The Sunday Times, July 15 2007

Brian Deer

THE doctor at the centre of the row over the MMR vaccine was warned a year before he published his research that it may have been compromised, a confidential document has shown.

The memo was sent to Dr Andrew Wakefield, a researcher at the Royal Free hospital, London. It warned him that the parents of most of the children in his study, investigating alleged links between the vaccine and autism, were litigants seeking compensation from drug companies. The memo said this gave the parents “a vested interest” in finding a link between MMR and their children’s autism.

The document is regarded by lawyers as central to a hearing beginning tomorrow into the conduct of Wakefield and two of his former colleagues at the Royal Free – Professors John Walker-Smith and Simon Murch.

The doctors are facing a string of charges at the General Medical Council, which they deny, alleging serious misconduct over their research on MMR.

The three were the main authors of a study published in The Lancet in February 1998 which led to a worldwide scare over the safety of the vaccine.
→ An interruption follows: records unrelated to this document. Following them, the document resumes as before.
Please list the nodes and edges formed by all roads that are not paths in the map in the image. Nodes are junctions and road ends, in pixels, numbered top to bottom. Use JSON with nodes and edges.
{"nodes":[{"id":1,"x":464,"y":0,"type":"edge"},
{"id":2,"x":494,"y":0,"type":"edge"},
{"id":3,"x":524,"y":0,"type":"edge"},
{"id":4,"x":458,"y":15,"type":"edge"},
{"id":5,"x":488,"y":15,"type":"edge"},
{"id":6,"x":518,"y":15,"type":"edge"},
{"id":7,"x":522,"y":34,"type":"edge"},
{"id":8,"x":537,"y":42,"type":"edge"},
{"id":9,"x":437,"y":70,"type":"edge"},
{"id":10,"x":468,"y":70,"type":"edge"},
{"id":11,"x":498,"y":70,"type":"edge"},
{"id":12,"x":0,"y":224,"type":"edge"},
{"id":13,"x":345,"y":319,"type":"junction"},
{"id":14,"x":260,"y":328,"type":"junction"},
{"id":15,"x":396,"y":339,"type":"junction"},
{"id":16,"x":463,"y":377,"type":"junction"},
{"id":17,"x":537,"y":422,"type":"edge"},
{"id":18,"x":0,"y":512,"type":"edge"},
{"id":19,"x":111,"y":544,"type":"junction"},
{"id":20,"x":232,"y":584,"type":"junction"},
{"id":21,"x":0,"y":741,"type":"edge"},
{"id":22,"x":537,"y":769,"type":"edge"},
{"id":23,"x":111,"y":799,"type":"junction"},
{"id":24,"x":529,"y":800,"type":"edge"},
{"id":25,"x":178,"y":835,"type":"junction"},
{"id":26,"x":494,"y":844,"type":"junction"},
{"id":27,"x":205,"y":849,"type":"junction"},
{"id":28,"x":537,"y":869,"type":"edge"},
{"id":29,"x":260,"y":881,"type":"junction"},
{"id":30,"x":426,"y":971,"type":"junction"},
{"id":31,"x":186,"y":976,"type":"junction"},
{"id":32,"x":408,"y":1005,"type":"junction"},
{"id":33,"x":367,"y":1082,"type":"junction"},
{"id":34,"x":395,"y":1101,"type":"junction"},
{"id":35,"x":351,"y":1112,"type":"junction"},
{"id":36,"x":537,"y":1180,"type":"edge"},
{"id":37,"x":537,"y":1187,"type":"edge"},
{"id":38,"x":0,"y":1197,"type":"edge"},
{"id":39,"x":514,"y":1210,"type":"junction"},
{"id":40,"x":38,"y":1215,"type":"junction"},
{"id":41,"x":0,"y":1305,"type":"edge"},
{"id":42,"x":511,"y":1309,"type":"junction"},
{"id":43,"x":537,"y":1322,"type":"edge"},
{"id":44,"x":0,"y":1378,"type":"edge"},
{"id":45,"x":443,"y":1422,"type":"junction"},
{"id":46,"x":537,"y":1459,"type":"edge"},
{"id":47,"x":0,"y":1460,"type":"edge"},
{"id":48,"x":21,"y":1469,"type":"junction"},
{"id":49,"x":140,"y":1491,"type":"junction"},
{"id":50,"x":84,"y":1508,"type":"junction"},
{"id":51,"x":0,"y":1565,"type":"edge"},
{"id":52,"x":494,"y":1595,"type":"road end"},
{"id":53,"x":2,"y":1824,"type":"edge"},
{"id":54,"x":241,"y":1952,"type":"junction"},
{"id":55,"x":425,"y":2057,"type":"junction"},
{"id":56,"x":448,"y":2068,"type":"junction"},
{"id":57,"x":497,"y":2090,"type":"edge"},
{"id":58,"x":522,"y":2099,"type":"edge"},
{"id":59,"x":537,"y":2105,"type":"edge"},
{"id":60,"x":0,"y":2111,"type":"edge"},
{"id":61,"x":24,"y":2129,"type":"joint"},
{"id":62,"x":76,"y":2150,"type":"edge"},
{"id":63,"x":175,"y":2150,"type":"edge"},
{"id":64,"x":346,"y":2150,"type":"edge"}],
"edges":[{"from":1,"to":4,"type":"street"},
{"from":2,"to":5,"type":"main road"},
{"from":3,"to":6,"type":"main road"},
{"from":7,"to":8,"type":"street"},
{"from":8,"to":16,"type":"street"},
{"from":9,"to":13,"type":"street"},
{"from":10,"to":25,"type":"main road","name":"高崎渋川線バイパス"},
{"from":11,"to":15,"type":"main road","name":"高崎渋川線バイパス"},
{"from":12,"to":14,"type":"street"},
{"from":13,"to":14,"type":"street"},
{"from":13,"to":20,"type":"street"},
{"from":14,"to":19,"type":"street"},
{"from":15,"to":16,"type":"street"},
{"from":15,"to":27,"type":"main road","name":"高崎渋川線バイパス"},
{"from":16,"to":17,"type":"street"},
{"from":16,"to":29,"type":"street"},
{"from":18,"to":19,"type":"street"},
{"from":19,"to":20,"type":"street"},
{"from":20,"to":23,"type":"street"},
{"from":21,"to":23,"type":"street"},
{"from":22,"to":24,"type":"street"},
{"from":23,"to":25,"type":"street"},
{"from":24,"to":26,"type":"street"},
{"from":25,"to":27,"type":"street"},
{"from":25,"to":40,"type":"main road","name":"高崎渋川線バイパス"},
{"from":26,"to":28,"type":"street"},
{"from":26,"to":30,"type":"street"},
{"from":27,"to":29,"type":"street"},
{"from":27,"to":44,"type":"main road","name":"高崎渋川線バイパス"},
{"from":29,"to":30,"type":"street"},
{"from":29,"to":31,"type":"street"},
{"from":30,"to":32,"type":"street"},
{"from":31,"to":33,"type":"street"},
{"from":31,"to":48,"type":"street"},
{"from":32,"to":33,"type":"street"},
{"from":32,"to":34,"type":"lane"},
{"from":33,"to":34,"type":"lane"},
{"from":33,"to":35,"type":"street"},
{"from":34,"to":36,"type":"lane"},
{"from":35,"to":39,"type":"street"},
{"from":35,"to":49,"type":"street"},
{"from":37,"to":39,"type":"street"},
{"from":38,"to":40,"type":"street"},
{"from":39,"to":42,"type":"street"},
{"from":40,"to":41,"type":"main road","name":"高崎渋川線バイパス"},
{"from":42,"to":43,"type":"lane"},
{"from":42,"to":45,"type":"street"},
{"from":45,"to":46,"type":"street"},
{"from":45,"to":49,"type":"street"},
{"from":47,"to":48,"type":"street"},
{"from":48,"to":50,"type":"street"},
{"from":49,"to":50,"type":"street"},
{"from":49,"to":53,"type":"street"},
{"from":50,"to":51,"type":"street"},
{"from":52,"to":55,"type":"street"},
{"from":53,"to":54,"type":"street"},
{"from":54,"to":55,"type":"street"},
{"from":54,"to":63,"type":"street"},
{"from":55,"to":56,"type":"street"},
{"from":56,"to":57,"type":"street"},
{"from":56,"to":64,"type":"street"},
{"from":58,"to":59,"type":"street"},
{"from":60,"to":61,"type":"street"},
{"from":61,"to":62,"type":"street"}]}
Drawing on findings from just 12 autistic children, aged between 3 and 10, seen in 1996-97, the study reported that the parents of eight blamed MMR, saying their children’s “behavioural symptoms” started within two weeks of vaccination.

Despite the small size of the study, these allegations were represented by the doctors as highly significant. It was claimed the children were merely routine referrals by GPs and paediatricians to a bowel clinic at the hospital.

But the document, a memo dated February 20, 1997, from Walker-Smith to Wakefield and marked as copied to Murch, warned: “It is clear that the legal involvement by nearly all the parents will have an effect on the study as they have a vested interest.”

A copy of the memo only recently came to light among hospital records. Walker-Smith said in it: “I would be less concerned by legal involvement if our work was complete and we had a firm view.

“Never before in my career have I been confronted by litigant parents of research work in progress.

“I think this makes our work difficult, especially publication and presentation.”

The three doctors did not disclose the status of their research subjects’ parents.